Segment Start: EXTRACTED ENTRIES

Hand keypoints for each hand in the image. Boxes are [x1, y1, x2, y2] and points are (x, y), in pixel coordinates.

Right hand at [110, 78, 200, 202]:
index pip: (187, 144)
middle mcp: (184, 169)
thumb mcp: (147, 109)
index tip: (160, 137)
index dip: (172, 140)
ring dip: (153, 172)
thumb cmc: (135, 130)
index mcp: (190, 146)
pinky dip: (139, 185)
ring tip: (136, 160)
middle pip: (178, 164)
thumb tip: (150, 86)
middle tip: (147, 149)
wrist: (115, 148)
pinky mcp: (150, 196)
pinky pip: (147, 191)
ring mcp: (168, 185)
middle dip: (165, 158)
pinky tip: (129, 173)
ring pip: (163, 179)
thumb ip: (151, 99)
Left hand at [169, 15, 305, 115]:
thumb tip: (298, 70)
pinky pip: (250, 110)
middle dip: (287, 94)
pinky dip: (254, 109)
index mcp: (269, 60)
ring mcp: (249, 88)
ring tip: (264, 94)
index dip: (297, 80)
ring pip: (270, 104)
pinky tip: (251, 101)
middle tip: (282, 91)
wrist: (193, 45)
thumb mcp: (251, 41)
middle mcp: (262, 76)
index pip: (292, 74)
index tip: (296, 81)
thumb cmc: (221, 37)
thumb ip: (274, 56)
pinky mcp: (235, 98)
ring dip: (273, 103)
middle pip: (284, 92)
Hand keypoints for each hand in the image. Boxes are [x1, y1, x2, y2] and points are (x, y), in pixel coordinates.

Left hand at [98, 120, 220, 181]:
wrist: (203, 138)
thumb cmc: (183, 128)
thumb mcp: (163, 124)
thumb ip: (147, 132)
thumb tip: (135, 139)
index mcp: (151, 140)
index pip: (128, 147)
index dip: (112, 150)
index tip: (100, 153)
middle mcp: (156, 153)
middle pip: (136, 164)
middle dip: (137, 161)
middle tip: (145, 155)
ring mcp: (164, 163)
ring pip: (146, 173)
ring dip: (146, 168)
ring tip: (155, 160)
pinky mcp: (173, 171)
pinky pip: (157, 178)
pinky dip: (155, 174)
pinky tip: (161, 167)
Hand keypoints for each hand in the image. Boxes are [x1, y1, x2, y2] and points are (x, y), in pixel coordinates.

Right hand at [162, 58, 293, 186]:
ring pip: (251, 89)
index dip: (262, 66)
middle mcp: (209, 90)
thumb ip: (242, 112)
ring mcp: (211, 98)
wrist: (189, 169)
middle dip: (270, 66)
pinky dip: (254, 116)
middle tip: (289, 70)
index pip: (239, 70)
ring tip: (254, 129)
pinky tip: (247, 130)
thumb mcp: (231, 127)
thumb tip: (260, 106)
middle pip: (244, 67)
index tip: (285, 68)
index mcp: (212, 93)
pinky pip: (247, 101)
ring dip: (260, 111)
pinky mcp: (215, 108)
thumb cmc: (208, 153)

Segment End: EXTRACTED ENTRIES
Segment Start: EXTRACTED ENTRIES

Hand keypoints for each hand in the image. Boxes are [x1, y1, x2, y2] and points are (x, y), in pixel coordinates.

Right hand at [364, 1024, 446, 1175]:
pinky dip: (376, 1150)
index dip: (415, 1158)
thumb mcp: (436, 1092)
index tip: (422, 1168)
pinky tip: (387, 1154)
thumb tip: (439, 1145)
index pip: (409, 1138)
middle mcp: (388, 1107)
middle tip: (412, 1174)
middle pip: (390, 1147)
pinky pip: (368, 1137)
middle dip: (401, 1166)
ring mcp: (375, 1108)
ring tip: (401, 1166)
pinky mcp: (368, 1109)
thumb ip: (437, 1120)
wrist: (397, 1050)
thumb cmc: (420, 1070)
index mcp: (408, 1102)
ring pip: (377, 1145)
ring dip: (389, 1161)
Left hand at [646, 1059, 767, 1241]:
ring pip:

Segment End: EXTRACTED ENTRIES
Segment Start: EXTRACTED ENTRIES

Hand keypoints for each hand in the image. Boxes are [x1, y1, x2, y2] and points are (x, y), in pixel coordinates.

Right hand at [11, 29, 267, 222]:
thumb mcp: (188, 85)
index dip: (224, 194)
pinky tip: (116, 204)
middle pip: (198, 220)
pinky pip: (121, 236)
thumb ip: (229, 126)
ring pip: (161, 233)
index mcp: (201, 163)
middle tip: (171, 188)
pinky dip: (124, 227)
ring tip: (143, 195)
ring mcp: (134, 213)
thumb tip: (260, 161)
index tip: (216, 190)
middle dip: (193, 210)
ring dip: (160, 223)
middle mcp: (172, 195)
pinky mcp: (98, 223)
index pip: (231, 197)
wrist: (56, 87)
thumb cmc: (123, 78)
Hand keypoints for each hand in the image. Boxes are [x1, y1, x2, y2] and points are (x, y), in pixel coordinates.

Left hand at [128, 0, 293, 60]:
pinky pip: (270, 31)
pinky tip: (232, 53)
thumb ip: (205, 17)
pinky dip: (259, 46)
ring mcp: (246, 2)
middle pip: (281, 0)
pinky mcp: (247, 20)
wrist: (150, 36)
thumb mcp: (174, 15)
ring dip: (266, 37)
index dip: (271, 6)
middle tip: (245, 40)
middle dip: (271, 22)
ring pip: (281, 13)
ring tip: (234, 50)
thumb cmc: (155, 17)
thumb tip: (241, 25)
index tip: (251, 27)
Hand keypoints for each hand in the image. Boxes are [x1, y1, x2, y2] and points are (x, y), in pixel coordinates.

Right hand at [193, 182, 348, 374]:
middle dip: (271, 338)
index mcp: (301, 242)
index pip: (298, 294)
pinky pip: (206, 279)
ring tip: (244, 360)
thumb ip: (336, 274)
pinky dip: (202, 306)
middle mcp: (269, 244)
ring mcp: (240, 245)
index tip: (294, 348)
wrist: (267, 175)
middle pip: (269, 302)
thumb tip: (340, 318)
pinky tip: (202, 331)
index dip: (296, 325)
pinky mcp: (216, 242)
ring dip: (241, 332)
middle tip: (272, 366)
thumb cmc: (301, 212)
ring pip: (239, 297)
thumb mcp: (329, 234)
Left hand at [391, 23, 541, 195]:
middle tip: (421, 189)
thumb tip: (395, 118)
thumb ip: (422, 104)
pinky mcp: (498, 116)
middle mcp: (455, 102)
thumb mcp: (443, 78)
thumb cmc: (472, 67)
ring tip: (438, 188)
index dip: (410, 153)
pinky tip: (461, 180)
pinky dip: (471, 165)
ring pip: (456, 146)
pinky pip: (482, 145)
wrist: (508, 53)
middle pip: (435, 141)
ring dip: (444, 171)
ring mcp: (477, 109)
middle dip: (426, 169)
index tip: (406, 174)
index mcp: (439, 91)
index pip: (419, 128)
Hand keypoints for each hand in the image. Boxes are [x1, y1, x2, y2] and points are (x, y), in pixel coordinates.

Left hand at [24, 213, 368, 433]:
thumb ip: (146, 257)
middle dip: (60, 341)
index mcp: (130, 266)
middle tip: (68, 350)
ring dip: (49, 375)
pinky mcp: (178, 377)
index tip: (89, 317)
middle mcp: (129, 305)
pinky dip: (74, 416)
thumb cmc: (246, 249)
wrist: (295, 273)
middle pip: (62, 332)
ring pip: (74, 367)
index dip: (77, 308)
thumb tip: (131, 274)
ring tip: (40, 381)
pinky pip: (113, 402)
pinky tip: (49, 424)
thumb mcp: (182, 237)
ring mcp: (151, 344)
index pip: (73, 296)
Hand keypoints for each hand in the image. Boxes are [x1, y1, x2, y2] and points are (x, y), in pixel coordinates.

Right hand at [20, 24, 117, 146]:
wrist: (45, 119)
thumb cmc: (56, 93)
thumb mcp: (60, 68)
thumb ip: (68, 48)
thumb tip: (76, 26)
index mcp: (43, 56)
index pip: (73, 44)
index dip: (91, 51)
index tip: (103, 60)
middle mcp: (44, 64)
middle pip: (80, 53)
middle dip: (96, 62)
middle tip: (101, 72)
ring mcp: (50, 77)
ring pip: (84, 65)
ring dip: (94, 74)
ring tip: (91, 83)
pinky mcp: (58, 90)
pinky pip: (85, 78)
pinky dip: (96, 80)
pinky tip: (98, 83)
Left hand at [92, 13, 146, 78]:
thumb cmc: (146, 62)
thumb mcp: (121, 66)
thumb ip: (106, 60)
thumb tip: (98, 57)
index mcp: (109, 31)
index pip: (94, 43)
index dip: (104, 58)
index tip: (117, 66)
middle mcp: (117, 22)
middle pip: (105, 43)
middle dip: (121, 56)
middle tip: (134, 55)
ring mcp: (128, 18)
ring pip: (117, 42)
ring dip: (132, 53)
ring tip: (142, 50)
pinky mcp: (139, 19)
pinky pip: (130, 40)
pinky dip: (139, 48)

Segment End: EXTRACTED ENTRIES

Print, from the entries above, the line with "pinky tip: (251, 101)", the line with "pinky tip: (161, 167)" and all lines between them, exactly and with nothing else.

**ANSWER SECTION**:
pinky tip: (251, 101)
middle tip: (282, 91)
wrist: (193, 45)
thumb mcp: (251, 41)
middle mcp: (262, 76)
index pip: (292, 74)
index tip: (296, 81)
thumb cmc: (221, 37)
thumb ip: (274, 56)
pinky mcp: (235, 98)
ring dip: (273, 103)
middle pip: (284, 92)
Hand keypoints for each hand in the image. Boxes are [x1, y1, x2, y2] and points are (x, y), in pixel coordinates.

Left hand at [98, 120, 220, 181]:
wrist: (203, 138)
thumb cmc: (183, 128)
thumb mcp: (163, 124)
thumb ip: (147, 132)
thumb tip: (135, 139)
index mcp: (151, 140)
index pip: (128, 147)
index dip: (112, 150)
index tip: (100, 153)
middle mcp: (156, 153)
middle pip: (136, 164)
middle dip: (137, 161)
middle tip: (145, 155)
ring mcp: (164, 163)
ring pip: (146, 173)
ring dip: (146, 168)
ring tip: (155, 160)
pinky mcp: (173, 171)
pinky pip: (157, 178)
pinky dip: (155, 174)
pinky tip: (161, 167)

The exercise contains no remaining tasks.